He spoke in a constrained monotone, which seemed to Mary, in spite of her genuine regret for the pain she gave him, unreasonably full of reproach.
“Ah!” she cried sharply, “since I don’t love you, is not that a reason? Oh, believe me,” she went on rather wearily, “I have no prejudice, not a grain. I would sooner marry you than not. Only I cannot bring myself to feel towards you as a woman ought to the man she marries. Very likely I shall never marry.”
He considered her, half angrily, in silence, with his unanimated eyes; his dignity suffered in discomposure, and lacking this, pretentious as it was, he seemed to lack everything, becoming unimportant and absurd.
“Oh, you will marry!” he said at last sullenly, an assertion which Mary did not trouble to refute.

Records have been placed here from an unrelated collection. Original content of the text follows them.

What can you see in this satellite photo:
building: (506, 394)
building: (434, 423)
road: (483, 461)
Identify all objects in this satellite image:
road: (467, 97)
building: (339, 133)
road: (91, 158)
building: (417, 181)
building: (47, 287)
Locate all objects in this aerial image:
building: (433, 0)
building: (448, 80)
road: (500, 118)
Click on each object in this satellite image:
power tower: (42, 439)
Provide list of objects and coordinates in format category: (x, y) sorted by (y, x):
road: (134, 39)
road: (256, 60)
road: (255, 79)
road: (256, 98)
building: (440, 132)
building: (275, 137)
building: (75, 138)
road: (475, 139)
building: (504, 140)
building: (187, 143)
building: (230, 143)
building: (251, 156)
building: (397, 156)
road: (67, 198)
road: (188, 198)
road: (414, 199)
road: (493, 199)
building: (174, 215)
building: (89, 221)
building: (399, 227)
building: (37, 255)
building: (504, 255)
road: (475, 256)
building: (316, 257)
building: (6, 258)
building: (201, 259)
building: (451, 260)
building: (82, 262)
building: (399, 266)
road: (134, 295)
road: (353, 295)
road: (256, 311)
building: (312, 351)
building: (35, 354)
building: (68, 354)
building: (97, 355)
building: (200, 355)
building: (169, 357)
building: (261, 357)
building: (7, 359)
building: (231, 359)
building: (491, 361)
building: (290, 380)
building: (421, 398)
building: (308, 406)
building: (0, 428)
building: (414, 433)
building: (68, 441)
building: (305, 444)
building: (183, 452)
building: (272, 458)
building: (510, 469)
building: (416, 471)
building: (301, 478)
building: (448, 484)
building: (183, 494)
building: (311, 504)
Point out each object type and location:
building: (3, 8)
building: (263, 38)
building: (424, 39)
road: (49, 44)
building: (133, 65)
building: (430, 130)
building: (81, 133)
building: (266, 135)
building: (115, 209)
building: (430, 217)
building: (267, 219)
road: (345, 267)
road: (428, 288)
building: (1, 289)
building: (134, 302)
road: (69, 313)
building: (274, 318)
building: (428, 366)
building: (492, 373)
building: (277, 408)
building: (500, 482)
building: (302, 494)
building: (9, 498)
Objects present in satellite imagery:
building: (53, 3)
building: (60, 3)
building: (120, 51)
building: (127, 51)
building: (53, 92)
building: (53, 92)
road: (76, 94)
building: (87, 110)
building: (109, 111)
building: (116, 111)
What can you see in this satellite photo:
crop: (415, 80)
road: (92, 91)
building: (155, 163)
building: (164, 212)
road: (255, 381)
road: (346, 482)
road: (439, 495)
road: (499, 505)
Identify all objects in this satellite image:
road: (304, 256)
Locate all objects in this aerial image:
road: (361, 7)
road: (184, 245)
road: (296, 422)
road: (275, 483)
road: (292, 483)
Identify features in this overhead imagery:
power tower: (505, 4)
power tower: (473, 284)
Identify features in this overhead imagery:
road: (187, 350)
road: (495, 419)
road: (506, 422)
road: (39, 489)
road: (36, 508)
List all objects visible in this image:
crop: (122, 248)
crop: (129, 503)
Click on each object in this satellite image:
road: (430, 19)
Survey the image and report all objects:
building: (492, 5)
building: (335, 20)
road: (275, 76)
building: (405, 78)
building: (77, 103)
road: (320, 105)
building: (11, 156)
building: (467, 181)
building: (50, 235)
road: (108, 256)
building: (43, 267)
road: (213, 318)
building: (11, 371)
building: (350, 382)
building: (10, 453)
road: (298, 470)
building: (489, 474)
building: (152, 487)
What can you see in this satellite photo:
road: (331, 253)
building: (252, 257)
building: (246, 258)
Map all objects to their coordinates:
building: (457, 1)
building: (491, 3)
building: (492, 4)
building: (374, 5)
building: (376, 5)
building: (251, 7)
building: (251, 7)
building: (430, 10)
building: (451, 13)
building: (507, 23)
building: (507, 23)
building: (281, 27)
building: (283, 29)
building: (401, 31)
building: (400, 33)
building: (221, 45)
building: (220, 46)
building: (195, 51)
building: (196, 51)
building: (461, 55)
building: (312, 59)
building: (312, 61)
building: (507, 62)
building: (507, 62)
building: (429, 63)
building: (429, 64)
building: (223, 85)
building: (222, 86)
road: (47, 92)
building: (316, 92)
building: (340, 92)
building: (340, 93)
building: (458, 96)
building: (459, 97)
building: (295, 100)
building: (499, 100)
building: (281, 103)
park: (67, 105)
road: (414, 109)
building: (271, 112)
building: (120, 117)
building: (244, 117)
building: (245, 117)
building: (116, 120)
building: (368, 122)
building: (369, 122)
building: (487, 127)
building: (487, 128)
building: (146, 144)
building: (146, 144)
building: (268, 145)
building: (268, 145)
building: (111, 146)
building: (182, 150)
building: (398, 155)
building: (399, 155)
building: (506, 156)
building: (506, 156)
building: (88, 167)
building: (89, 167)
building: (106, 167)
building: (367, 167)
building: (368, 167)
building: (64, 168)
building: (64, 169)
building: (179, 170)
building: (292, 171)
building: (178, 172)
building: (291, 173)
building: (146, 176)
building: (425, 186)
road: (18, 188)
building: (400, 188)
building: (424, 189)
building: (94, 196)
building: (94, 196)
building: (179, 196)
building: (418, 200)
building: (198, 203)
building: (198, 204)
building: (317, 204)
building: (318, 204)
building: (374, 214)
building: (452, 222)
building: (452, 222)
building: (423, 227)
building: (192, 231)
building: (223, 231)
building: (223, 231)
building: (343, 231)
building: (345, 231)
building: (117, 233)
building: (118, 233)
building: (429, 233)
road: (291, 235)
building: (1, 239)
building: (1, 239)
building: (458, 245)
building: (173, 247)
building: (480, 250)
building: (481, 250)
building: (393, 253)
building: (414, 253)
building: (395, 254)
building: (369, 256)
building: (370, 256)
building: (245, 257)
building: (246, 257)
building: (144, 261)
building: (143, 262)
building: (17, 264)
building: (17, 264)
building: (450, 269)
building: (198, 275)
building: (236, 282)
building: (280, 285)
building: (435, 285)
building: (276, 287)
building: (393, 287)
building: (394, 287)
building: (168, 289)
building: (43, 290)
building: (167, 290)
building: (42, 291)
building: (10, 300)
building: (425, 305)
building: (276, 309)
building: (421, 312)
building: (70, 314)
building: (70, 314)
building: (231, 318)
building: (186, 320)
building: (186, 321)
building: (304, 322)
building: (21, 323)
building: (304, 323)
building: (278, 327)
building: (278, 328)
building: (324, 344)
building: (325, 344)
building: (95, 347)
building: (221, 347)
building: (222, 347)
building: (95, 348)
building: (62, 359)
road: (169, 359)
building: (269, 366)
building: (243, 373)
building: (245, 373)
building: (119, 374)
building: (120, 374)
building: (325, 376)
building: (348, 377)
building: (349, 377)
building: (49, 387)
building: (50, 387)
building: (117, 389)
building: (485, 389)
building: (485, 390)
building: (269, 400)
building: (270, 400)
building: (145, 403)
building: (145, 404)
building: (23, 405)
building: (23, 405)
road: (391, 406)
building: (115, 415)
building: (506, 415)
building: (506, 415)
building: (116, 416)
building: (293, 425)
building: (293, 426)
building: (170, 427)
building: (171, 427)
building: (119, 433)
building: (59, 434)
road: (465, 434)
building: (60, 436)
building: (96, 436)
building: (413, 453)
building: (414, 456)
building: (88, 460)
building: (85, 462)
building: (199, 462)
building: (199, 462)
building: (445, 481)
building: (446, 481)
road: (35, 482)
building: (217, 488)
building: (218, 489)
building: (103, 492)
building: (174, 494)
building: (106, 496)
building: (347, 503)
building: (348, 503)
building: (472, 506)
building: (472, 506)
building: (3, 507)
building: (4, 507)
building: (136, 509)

He returned the next minute, with a persistency which the girl began to find irritating, to his charge.
“I don’t understand it. They seem to me wilful, unworthy of you, your reasons; it’s perverse—yes, that is what it is, perverse! You are not really happy here; the life doesn’t suit you.”
“What a discovery!” cried the girl half mockingly. “I am not really happy! Well, if I admit it?”
“I could make you so by taking you out of it. You are too good for it all, too good to sit and pour out tea for—for the sort of people who come here.”
“Do you mean,” she asked, with a touch of scorn in her voice, “that we are not respectable?”
“That is not you who speak,” he persisted; “it is your aunt who speaks through you. I know it is the fashion now to cry out against one, even in good society, to call one straitlaced, if one respects certain conventions. There are some I respect profoundly; and not the least that one which forbids right-minded gentlewomen to receive men of notoriously disgraceful lives. One should draw the line; one should draw it at that Hungarian pianist who was here this afternoon. Your aunt, of course, is a Frenchwoman; she has different ideas. But you, I can’t believe that you care for this society, for people like Kronopolski and—and Rainham. Oh, it hurts me, and I imagine how distasteful it must be to you, that you must suffer these people. I want to take you away from it all.”
The girl had risen, flushing a little. She replied haughtily, with a vibration of passion in her voice:
“You are not generous, Mr. Sylvester. You are not even just. What right have I ever given you to dictate to me whom I shall know or refuse to know? I, too, have my convictions; and I think your view is narrow, and uncharitable, and false. You see, we don’t agree enough.... Ah, let it end, Mr. Sylvester!” She went on more gently, but very tiredly, her pale face revealing how the interview had strained her: “I wish you all the good in the world, but I can’t marry you. Let us shake hands on that, and say good-bye.”
Sylvester had also risen to his feet, and he stood facing her for a moment indecisively, as though he hardly credited the finality of his rejection.